• **BRIEF**: Starting at the first line of the items and ending at the line containing "genus: Leptoboea", rewrite those lines as a Markdown table with the columns Row and Line. Number each row and leave out any blank lines.

[Begin ENTRIES SHOWN]

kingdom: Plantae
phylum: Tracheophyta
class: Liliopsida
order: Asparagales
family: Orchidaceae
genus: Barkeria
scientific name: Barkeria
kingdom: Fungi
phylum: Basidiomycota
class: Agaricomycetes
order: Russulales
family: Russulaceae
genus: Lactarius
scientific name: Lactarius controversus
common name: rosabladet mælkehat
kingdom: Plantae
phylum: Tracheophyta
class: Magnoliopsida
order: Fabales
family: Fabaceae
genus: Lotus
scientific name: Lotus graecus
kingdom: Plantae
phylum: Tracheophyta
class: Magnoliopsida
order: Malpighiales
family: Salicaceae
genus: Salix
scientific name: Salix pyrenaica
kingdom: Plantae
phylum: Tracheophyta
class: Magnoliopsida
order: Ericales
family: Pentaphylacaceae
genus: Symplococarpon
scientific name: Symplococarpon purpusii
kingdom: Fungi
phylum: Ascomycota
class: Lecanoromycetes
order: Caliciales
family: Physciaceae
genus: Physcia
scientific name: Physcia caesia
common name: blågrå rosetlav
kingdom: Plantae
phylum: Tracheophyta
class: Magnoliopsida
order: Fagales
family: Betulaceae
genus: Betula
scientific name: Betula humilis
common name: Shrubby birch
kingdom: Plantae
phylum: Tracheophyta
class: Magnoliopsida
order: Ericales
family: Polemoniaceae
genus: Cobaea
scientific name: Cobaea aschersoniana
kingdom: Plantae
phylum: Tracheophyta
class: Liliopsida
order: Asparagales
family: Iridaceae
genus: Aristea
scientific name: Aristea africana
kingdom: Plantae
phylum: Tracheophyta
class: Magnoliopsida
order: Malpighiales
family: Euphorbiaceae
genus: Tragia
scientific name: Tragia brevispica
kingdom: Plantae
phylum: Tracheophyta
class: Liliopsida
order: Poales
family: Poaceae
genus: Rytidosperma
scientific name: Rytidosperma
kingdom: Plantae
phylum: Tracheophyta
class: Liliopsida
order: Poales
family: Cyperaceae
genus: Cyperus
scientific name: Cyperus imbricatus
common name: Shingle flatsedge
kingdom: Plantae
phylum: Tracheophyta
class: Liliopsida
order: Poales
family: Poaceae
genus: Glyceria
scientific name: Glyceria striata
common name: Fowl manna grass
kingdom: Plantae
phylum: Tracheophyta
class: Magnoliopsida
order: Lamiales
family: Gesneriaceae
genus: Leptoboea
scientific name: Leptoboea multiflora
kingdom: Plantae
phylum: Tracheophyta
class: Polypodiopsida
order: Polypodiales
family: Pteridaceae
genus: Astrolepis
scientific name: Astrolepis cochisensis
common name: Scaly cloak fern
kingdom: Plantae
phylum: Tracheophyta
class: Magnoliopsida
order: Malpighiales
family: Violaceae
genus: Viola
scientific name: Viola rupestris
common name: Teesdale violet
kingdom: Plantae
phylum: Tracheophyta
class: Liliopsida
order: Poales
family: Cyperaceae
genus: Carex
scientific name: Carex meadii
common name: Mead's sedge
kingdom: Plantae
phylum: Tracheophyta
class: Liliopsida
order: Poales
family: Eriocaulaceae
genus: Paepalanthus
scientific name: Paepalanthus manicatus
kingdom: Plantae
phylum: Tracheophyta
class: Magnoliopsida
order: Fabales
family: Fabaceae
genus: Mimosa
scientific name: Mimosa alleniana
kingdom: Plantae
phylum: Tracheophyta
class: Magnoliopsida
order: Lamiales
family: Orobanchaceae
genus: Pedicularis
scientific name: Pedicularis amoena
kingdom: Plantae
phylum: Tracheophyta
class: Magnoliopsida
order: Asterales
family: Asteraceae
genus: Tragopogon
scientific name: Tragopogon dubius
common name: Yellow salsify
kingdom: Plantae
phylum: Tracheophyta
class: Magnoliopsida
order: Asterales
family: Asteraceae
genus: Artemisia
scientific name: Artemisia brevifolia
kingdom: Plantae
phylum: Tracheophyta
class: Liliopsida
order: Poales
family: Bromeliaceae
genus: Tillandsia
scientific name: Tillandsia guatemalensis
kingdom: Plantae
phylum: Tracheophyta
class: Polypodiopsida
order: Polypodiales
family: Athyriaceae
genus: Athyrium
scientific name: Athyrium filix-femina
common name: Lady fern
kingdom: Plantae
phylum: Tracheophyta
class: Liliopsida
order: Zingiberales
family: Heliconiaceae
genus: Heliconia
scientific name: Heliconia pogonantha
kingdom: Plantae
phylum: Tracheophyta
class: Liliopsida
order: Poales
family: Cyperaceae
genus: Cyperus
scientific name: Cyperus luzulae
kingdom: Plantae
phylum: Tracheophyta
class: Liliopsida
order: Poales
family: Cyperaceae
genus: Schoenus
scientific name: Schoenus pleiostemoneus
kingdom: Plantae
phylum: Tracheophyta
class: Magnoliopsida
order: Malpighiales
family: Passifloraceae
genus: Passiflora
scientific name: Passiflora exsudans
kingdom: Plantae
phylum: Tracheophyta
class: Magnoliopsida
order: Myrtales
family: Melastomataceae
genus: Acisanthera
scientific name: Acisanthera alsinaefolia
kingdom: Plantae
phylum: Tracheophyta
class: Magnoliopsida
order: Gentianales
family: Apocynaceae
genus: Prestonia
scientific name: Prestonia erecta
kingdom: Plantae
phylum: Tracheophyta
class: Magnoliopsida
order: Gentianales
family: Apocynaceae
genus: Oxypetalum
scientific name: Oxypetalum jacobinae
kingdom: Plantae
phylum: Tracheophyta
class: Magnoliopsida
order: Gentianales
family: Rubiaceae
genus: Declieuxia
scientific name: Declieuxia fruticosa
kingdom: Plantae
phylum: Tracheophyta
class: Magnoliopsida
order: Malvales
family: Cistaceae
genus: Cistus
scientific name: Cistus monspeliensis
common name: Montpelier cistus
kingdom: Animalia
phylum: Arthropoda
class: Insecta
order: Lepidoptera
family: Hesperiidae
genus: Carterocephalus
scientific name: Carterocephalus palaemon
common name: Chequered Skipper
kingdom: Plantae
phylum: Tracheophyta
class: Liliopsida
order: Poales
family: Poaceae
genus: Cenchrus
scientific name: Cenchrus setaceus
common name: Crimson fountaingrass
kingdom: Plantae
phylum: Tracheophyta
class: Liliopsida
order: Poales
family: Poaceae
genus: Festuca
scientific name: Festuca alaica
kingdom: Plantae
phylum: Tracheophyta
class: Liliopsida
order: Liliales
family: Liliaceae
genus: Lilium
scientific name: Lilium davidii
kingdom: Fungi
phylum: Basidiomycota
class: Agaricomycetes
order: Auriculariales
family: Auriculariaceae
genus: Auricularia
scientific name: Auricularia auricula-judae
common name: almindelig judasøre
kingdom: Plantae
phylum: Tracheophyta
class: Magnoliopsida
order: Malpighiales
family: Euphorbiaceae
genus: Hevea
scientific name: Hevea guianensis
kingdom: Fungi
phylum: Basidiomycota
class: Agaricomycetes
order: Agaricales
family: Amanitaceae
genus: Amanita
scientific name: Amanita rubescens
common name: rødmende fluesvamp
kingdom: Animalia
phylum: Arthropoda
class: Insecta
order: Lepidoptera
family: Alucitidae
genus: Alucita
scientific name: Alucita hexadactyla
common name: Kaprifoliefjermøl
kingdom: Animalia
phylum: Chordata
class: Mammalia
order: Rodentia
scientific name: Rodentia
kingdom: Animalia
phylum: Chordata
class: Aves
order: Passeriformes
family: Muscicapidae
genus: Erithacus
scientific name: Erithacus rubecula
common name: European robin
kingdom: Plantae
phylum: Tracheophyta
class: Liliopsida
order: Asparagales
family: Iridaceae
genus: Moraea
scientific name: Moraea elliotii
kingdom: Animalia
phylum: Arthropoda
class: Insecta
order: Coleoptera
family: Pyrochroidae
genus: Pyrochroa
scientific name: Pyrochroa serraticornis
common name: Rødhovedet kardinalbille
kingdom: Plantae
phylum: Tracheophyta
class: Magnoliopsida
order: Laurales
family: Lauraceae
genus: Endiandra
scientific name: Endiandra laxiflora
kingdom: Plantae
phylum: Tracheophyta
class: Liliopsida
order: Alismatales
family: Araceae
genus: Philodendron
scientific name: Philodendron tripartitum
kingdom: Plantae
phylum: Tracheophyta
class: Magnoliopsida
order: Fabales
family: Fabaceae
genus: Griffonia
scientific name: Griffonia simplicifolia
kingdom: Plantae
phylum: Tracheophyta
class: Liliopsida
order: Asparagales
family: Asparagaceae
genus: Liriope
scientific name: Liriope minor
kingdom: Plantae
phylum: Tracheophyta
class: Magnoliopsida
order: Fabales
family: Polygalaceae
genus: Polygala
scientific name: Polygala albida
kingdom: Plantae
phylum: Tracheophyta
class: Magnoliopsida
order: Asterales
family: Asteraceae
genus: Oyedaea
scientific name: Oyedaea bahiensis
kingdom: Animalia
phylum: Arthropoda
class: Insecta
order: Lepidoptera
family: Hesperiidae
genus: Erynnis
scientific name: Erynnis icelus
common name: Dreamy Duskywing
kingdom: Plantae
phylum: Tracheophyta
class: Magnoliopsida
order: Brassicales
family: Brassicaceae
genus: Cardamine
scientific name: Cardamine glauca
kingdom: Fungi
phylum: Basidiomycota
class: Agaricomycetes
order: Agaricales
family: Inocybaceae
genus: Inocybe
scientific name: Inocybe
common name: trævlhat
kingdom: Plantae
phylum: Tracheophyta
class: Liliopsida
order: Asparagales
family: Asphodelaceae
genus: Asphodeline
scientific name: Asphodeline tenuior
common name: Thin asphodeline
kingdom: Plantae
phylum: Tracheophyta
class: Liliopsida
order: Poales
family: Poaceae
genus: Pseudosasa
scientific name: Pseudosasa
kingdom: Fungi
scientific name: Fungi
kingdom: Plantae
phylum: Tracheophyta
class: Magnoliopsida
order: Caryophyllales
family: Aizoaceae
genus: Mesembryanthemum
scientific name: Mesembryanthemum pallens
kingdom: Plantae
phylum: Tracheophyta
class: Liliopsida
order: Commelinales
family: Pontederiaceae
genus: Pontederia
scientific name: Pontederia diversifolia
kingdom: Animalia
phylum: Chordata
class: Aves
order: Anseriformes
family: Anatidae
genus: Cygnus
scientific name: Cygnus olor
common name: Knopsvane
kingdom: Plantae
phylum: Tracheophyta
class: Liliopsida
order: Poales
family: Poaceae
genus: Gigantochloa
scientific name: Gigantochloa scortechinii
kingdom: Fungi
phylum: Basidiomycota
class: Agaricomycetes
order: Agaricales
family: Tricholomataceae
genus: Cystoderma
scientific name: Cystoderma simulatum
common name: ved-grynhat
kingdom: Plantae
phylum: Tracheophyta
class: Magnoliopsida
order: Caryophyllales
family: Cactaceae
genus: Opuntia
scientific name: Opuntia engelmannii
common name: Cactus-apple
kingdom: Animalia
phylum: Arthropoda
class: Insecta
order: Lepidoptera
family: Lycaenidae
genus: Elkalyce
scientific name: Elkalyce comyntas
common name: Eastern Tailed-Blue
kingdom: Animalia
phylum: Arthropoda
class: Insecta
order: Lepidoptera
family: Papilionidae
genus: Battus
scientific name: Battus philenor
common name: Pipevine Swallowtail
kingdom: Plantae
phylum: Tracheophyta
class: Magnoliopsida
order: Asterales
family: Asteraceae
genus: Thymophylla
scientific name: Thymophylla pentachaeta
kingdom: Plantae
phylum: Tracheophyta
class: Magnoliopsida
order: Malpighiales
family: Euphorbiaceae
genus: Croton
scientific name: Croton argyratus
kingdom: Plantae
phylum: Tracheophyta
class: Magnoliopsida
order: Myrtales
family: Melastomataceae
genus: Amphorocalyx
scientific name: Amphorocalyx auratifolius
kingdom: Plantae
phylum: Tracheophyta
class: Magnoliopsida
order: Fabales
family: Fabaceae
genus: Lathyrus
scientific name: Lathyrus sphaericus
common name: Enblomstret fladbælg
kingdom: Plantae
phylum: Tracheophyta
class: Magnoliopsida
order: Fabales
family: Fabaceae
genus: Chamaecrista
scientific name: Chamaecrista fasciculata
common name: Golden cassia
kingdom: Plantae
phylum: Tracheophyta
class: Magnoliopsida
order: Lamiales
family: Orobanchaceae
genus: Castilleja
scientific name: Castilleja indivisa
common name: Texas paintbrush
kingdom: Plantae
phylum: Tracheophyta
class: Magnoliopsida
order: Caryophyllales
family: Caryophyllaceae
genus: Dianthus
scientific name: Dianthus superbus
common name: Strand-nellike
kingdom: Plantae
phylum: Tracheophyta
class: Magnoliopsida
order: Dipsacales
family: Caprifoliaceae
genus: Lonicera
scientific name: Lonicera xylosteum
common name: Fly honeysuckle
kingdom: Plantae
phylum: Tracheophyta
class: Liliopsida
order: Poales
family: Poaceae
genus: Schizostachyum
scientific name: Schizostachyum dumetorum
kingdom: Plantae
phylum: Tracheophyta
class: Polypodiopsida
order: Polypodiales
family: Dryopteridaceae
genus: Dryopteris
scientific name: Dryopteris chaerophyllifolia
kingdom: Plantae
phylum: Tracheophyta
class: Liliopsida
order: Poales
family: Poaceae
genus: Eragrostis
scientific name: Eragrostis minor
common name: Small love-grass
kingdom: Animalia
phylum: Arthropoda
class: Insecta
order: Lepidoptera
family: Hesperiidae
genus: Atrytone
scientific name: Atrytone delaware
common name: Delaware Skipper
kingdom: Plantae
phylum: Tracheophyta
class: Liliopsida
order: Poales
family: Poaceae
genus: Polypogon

[End ENTRIES SHOWN]

• **SOLUTION FOR THIS EXERCISE**:
| Row | Line |
|---|---|
| 1 | kingdom: Plantae |
| 2 | phylum: Tracheophyta |
| 3 | class: Liliopsida |
| 4 | order: Asparagales |
| 5 | family: Orchidaceae |
| 6 | genus: Barkeria |
| 7 | scientific name: Barkeria |
| 8 | kingdom: Fungi |
| 9 | phylum: Basidiomycota |
| 10 | class: Agaricomycetes |
| 11 | order: Russulales |
| 12 | family: Russulaceae |
| 13 | genus: Lactarius |
| 14 | scientific name: Lactarius controversus |
| 15 | common name: rosabladet mælkehat |
| 16 | kingdom: Plantae |
| 17 | phylum: Tracheophyta |
| 18 | class: Magnoliopsida |
| 19 | order: Fabales |
| 20 | family: Fabaceae |
| 21 | genus: Lotus |
| 22 | scientific name: Lotus graecus |
| 23 | kingdom: Plantae |
| 24 | phylum: Tracheophyta |
| 25 | class: Magnoliopsida |
| 26 | order: Malpighiales |
| 27 | family: Salicaceae |
| 28 | genus: Salix |
| 29 | scientific name: Salix pyrenaica |
| 30 | kingdom: Plantae |
| 31 | phylum: Tracheophyta |
| 32 | class: Magnoliopsida |
| 33 | order: Ericales |
| 34 | family: Pentaphylacaceae |
| 35 | genus: Symplococarpon |
| 36 | scientific name: Symplococarpon purpusii |
| 37 | kingdom: Fungi |
| 38 | phylum: Ascomycota |
| 39 | class: Lecanoromycetes |
| 40 | order: Caliciales |
| 41 | family: Physciaceae |
| 42 | genus: Physcia |
| 43 | scientific name: Physcia caesia |
| 44 | common name: blågrå rosetlav |
| 45 | kingdom: Plantae |
| 46 | phylum: Tracheophyta |
| 47 | class: Magnoliopsida |
| 48 | order: Fagales |
| 49 | family: Betulaceae |
| 50 | genus: Betula |
| 51 | scientific name: Betula humilis |
| 52 | common name: Shrubby birch |
| 53 | kingdom: Plantae |
| 54 | phylum: Tracheophyta |
| 55 | class: Magnoliopsida |
| 56 | order: Ericales |
| 57 | family: Polemoniaceae |
| 58 | genus: Cobaea |
| 59 | scientific name: Cobaea aschersoniana |
| 60 | kingdom: Plantae |
| 61 | phylum: Tracheophyta |
| 62 | class: Liliopsida |
| 63 | order: Asparagales |
| 64 | family: Iridaceae |
| 65 | genus: Aristea |
| 66 | scientific name: Aristea africana |
| 67 | kingdom: Plantae |
| 68 | phylum: Tracheophyta |
| 69 | class: Magnoliopsida |
| 70 | order: Malpighiales |
| 71 | family: Euphorbiaceae |
| 72 | genus: Tragia |
| 73 | scientific name: Tragia brevispica |
| 74 | kingdom: Plantae |
| 75 | phylum: Tracheophyta |
| 76 | class: Liliopsida |
| 77 | order: Poales |
| 78 | family: Poaceae |
| 79 | genus: Rytidosperma |
| 80 | scientific name: Rytidosperma |
| 81 | kingdom: Plantae |
| 82 | phylum: Tracheophyta |
| 83 | class: Liliopsida |
| 84 | order: Poales |
| 85 | family: Cyperaceae |
| 86 | genus: Cyperus |
| 87 | scientific name: Cyperus imbricatus |
| 88 | common name: Shingle flatsedge |
| 89 | kingdom: Plantae |
| 90 | phylum: Tracheophyta |
| 91 | class: Liliopsida |
| 92 | order: Poales |
| 93 | family: Poaceae |
| 94 | genus: Glyceria |
| 95 | scientific name: Glyceria striata |
| 96 | common name: Fowl manna grass |
| 97 | kingdom: Plantae |
| 98 | phylum: Tracheophyta |
| 99 | class: Magnoliopsida |
| 100 | order: Lamiales |
| 101 | family: Gesneriaceae |
| 102 | genus: Leptoboea |